The World Bank raised its growth forecast for East Asia's developing countries Tuesday but said governments need to control rising risks from surging capital inflows and currency strains.
Output has rebounded to above pre-crisis levels and regional growth should hit 8.9 percent this year, up from a previous forecast of 8.7 percent, the bank said. Last year's expansion was 7.3 percent.
"The economic recovery in East Asia and the Pacific is robust, but attention must now turn to managing emerging risks which may pose challenges to macroeconomic stability," the bank said in a twice-a-year outlook for the region's economies, excluding Japan.

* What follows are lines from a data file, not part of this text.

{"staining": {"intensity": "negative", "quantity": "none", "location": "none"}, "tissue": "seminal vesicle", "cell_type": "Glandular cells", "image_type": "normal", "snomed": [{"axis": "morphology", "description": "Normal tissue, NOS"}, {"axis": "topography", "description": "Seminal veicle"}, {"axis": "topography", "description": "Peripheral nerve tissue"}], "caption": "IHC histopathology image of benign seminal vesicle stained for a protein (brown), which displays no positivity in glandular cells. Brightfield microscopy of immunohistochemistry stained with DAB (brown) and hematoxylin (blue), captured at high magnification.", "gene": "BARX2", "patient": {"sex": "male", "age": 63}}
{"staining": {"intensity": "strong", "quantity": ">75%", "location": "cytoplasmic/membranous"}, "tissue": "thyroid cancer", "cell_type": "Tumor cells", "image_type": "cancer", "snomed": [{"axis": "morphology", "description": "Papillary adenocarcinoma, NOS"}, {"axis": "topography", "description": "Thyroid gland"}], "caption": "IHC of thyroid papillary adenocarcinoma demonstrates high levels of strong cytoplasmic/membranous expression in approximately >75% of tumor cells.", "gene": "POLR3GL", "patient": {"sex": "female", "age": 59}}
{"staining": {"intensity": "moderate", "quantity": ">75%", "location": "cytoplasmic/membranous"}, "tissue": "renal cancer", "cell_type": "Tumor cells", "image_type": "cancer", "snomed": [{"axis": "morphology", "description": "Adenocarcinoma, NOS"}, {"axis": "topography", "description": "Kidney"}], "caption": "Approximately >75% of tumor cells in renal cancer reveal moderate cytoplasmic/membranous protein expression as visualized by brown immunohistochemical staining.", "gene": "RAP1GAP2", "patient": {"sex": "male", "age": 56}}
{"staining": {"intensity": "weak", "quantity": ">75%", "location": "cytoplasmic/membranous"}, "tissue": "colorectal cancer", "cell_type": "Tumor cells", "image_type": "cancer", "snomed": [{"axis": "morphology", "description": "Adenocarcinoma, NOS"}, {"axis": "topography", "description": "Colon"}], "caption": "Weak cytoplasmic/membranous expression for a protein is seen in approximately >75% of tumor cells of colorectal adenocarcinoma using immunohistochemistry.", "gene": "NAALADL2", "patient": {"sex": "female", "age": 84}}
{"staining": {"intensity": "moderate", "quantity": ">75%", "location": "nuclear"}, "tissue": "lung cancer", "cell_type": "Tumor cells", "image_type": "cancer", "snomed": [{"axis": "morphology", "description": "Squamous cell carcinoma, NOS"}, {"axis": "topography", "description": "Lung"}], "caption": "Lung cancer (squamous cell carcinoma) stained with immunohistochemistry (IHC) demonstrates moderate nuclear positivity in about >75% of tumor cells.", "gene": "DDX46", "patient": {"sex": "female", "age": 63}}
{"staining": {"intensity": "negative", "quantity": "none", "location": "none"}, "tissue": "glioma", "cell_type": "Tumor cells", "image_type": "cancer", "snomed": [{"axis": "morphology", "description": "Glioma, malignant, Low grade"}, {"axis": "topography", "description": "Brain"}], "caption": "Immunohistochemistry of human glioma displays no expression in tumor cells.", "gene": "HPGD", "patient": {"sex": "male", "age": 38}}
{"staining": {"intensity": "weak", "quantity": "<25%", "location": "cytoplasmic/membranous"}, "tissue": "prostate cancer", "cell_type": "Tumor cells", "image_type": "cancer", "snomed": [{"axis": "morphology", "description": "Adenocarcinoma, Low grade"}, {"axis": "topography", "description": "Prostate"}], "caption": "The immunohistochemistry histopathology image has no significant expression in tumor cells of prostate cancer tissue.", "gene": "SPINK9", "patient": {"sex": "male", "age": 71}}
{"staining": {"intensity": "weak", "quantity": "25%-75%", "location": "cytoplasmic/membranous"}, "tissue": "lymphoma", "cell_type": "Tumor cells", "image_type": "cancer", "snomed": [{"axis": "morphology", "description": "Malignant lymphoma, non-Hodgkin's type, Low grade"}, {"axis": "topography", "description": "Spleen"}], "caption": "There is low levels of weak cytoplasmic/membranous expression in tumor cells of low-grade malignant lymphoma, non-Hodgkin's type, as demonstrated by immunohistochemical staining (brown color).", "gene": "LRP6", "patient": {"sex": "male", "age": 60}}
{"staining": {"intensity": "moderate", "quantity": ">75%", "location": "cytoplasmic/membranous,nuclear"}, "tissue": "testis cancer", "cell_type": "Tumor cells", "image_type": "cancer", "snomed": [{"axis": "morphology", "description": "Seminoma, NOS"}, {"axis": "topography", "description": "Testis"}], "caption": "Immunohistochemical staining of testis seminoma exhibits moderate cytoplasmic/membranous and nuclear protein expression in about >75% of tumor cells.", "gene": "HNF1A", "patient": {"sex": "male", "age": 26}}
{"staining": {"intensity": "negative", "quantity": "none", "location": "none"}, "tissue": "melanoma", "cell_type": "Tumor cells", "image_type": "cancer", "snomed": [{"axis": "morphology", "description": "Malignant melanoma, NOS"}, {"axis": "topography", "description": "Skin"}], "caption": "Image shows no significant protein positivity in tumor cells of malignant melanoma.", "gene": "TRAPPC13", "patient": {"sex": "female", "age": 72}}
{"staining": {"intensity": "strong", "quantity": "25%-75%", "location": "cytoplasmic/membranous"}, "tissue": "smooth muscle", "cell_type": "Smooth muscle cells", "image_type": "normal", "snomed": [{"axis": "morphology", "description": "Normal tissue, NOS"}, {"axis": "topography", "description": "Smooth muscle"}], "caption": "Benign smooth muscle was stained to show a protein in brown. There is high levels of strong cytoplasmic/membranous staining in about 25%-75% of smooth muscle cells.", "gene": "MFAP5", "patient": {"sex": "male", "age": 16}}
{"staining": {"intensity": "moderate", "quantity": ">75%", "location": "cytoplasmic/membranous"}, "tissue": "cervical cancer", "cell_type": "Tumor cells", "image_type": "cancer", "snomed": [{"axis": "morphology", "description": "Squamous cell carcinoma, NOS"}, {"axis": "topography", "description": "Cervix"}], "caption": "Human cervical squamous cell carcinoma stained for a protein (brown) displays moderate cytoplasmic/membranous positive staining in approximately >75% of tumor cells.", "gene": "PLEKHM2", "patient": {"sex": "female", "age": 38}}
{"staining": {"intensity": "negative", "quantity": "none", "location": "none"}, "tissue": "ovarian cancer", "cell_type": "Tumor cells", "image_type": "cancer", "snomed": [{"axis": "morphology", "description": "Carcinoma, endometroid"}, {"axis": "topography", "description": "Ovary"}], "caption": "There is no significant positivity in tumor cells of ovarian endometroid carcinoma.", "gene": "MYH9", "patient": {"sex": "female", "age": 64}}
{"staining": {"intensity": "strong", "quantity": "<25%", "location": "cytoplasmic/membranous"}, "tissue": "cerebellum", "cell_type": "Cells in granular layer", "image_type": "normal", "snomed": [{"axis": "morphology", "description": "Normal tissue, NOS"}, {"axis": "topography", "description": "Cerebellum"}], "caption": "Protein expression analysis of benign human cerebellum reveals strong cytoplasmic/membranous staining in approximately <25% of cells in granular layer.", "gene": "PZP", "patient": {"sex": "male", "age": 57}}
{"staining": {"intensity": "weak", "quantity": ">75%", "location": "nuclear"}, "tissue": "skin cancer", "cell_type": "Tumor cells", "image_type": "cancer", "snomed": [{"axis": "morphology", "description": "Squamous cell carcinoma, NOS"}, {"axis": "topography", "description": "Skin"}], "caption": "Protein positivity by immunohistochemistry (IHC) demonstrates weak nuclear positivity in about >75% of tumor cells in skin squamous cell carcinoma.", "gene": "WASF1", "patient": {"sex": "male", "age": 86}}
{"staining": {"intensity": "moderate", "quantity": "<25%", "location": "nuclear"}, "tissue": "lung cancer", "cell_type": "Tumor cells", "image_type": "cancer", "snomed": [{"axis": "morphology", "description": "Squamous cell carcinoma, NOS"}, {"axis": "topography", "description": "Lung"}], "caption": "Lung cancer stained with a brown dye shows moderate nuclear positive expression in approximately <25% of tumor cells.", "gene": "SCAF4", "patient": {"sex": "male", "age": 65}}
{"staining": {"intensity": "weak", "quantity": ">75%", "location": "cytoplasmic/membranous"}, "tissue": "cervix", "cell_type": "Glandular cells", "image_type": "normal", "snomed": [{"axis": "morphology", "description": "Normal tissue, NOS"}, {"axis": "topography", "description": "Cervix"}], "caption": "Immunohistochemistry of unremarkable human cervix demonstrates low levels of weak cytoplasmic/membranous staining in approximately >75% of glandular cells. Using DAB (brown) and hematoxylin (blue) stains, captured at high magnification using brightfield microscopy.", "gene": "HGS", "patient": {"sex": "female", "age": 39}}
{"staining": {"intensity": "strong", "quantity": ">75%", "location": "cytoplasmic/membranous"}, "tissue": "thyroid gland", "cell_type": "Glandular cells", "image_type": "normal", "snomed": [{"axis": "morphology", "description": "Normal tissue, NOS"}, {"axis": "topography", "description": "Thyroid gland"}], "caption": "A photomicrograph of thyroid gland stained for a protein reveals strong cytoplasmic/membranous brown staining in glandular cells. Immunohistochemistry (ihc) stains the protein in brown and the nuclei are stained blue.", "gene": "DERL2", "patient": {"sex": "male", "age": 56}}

Asia's rebound has attracted an influx of capital that is pushing up the value of some currencies, which might hurt exports. Some governments have intervened in foreign exchange markets to slow the rise of their currencies, raising fears of a potential "currency war" that might disrupt trade and growth.
The World Bank called for the region's governments to work out a common approach.
"So far, export growth has remained robust, but with continued real appreciation of East Asian currencies this growth could slow," the bank said.
Prospects for China "look bright" but Beijing must push ahead the rebalancing of its economy away from exports and investment to sustain its expansion, the bank said. It said China's economy is expected to grow by 9.5 percent this year.
"Rebalancing the economy by altering the pattern of growth and investment is becoming increasingly critical to ensure sustainability _ structurally, socially, and globally," the report said.
The report also covers Indonesia, Malaysia, the Philippines, Thailand, Cambodia, Laos, Mongolia, Myanmar, Brunei, Papua New Guinea, Timor Leste, Vietnam, Hong Kong, South Korea, Singapore, Taiwan, the Solomon Islands and smaller Pacific island nations.
Regional economies need to cope with sharp price rises and possible strains to their financial systems from the influx of capital, the World Bank said.
Inflation is being driven by a rise in the cost of food and industrial materials, the report said. Price rises in China and Indonesia have exceeded targets and Thailand is warning of a similar danger there.
Rice prices were up 10 percent in August over a year ago due to poor harvests in Russia and supply disruptions in China and Pakistan, the bank said. Vegetable prices in Thailand were up 38 percent in July from a year earlier because of drought.
The dramatic rise in the flow of money into Asian banks might be passed through to borrowers, raising the threat of an increase in nonperforming loans and harm to banking systems, the World Bank said.